Qwen 3.5 Flash — Fast Multimodal Language Model

What is Qwen 3.5 Flash?

Qwen 3.5 Flash is Alibaba Cloud's speed-optimized multimodal language model, built for developers and teams who need fast, reliable AI inference at scale without sacrificing quality. Part of the Qwen3.5 series, it supports text, image, and video inputs within a single API call, backed by a 1 million token context window. Thinking mode is enabled by default, giving the model enhanced reasoning on ambiguous or complex queries before returning a final answer.

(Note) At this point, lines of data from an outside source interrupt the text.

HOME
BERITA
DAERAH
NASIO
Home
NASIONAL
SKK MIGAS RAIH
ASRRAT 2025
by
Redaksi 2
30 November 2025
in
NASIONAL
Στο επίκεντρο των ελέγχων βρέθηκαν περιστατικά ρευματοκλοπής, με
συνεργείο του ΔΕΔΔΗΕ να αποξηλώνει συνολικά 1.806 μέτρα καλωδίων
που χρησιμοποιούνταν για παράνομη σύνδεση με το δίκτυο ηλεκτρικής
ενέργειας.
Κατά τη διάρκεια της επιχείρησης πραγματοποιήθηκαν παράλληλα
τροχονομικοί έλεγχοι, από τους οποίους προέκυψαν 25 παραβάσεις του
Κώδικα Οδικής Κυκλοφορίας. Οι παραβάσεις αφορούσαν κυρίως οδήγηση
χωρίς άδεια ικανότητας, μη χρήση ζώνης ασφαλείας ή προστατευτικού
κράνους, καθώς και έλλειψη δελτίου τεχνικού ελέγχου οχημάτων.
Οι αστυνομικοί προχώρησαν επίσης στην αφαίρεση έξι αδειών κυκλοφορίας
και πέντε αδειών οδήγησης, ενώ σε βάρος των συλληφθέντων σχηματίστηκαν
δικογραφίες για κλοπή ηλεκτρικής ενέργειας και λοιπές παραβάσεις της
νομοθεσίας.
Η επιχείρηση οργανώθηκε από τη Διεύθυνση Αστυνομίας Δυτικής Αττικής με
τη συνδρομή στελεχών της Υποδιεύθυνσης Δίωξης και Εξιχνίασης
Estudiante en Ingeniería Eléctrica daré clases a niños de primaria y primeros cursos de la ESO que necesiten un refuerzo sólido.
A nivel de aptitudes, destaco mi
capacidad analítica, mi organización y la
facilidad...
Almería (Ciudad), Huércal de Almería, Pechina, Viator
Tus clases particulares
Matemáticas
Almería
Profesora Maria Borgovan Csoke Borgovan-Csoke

Where Qwen3.5-Plus and Qwen3.5-Max target deep reasoning and maximum capability, Flash is built for throughput — the right tool when you need high-volume processing at low cost. With up to 65,536 output tokens and 81,920 chain-of-thought tokens, it comfortably handles long-form generation, document digestion, and structured output tasks without the overhead of a larger model.

Key Features

  • 1M token context window — process entire books, codebases, or hour-long transcripts in one pass
  • Native multimodal inputs — text, images, and video frames all supported in a single request
  • Thinking mode by default — lightweight chain-of-thought reasoning improves accuracy on complex prompts
  • 201 language support — broad multilingual coverage with a 250k vocabulary for efficient encoding
  • Fast and cost-efficient — optimized for high-volume production workloads
  • Max output: 65,536 tokens — suitable for long documents, reports, and extensive code generation

Best Use Cases

Document and visual Q&A: Attach an image of a contract, diagram, or receipt alongside a prompt — Qwen 3.5 Flash accurately interprets and answers questions about visual content without a separate vision model.

High-volume summarization and classification: The model's speed and low cost make it ideal for pipelines that process thousands of documents, emails, or customer messages per day.

Video frame understanding: Submit individual video frames with context to extract scene descriptions, detect objects, or generate captions at scale.

Multilingual applications: With 201 language and dialect coverage, it is well-suited for global customer support bots, translation assistants, and cross-lingual document processing.

Coding assistance and reasoning: Despite being the Flash tier, the model handles coding tasks, debugging prompts, and structured reasoning well — especially when paired with thinking mode.

Agentic workflows: Low latency and multimodal support make Qwen 3.5 Flash a strong backbone for agent pipelines that need to process mixed text-and-image tool outputs.

Prompt Tips and Output Quality

For best results with Qwen 3.5 Flash:

  • Be specific about output format. If you want JSON, markdown tables, or bullet lists, say so explicitly in the prompt.
  • Use the image parameter for visual tasks. Always include a descriptive text prompt alongside your image.
  • Leverage the long context window. You can pass entire documents, transcripts, or conversation histories in the prompt.
  • Thinking mode is on by default. For complex reasoning tasks, it notably improves accuracy.
  • Set clear role context. Starting your prompt with a system-style instruction improves tone, accuracy, and consistency.

FAQs

Does Qwen 3.5 Flash support video input? Yes. It accepts video frames as image inputs alongside text prompts, enabling scene description, object detection, and video captioning at scale.

How large is the context window? Qwen 3.5 Flash supports a 1 million token context window, making it one of the largest available among fast-tier models.

What is thinking mode? Thinking mode enables the model to perform lightweight chain-of-thought reasoning before producing its final response. It is enabled by default and improves accuracy on multi-step or ambiguous tasks.

How does Qwen 3.5 Flash compare to Qwen 3.5 Plus or Max? Flash is optimized for speed and cost efficiency. Plus and Max offer deeper reasoning and higher capability for complex tasks. Flash is the right choice for production workloads where volume matters.

Can I use it for code generation? Yes. Qwen 3.5 Flash handles coding tasks, debugging, and code explanation well.

Is it multilingual? Yes. The model covers 201 languages and dialects, making it suitable for global applications including customer support, localization, and translation.